Put each line of the data, from the line containing "collection date: 1960-12-02" through the last line, into a Markdown table with the columns Row and Entry, leaving out blank lines.
= = = = =
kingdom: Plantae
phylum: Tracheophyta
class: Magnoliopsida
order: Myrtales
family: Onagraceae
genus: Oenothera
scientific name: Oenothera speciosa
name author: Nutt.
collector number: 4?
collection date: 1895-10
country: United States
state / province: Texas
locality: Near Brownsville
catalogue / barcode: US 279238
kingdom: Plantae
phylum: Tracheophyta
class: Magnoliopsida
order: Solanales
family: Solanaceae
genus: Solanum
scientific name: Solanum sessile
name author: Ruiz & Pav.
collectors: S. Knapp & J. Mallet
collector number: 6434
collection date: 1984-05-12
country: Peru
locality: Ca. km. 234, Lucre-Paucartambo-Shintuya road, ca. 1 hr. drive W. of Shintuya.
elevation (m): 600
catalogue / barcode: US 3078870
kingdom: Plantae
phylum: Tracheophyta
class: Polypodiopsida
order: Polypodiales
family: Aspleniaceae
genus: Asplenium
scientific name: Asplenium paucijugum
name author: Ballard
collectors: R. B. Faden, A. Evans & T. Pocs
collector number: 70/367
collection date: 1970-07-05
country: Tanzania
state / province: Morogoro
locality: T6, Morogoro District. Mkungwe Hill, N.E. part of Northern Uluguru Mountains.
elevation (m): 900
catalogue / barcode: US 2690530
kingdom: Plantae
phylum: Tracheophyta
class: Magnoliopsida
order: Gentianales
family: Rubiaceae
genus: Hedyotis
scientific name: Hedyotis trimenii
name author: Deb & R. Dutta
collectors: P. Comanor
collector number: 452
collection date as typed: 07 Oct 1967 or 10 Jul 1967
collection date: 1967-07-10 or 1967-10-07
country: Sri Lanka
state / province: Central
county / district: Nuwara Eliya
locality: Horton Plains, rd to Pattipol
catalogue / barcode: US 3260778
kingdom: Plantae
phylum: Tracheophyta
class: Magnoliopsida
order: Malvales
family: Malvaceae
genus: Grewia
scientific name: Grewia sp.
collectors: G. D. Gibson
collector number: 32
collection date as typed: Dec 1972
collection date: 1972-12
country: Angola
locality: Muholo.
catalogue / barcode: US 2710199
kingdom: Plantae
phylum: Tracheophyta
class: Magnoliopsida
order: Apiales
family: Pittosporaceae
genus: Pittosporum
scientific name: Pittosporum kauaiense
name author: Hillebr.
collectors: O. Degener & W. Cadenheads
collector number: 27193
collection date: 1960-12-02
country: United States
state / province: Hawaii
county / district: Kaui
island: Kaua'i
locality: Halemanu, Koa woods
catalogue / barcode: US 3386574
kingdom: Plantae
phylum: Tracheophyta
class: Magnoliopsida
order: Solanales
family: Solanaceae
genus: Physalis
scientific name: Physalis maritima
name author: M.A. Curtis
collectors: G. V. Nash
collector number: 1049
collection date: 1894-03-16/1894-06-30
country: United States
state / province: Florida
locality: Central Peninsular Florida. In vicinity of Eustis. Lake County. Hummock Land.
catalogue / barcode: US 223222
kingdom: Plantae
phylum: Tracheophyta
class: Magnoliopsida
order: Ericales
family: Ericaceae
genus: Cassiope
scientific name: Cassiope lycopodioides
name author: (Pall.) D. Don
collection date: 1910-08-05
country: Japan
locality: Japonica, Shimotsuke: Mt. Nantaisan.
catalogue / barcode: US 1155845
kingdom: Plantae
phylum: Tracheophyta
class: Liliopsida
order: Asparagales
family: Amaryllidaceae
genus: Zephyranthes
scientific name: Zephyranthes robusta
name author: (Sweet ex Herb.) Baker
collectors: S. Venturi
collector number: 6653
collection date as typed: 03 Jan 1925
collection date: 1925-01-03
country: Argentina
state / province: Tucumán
= = = = =
Worked answer:
| Row | Entry |
|---|---|
| 1 | collection date: 1960-12-02 |
| 2 | country: United States |
| 3 | state / province: Hawaii |
| 4 | county / district: Kaui |
| 5 | island: Kaua'i |
| 6 | locality: Halemanu, Koa woods |
| 7 | catalogue / barcode: US 3386574 |
| 8 | kingdom: Plantae |
| 9 | phylum: Tracheophyta |
| 10 | class: Magnoliopsida |
| 11 | order: Solanales |
| 12 | family: Solanaceae |
| 13 | genus: Physalis |
| 14 | scientific name: Physalis maritima |
| 15 | name author: M.A. Curtis |
| 16 | collectors: G. V. Nash |
| 17 | collector number: 1049 |
| 18 | collection date: 1894-03-16/1894-06-30 |
| 19 | country: United States |
| 20 | state / province: Florida |
| 21 | locality: Central Peninsular Florida. In vicinity of Eustis. Lake County. Hummock Land. |
| 22 | catalogue / barcode: US 223222 |
| 23 | kingdom: Plantae |
| 24 | phylum: Tracheophyta |
| 25 | class: Magnoliopsida |
| 26 | order: Ericales |
| 27 | family: Ericaceae |
| 28 | genus: Cassiope |
| 29 | scientific name: Cassiope lycopodioides |
| 30 | name author: (Pall.) D. Don |
| 31 | collection date: 1910-08-05 |
| 32 | country: Japan |
| 33 | locality: Japonica, Shimotsuke: Mt. Nantaisan. |
| 34 | catalogue / barcode: US 1155845 |
| 35 | kingdom: Plantae |
| 36 | phylum: Tracheophyta |
| 37 | class: Liliopsida |
| 38 | order: Asparagales |
| 39 | family: Amaryllidaceae |
| 40 | genus: Zephyranthes |
| 41 | scientific name: Zephyranthes robusta |
| 42 | name author: (Sweet ex Herb.) Baker |
| 43 | collectors: S. Venturi |
| 44 | collector number: 6653 |
| 45 | collection date as typed: 03 Jan 1925 |
| 46 | collection date: 1925-01-03 |
| 47 | country: Argentina |
| 48 | state / province: Tucumán |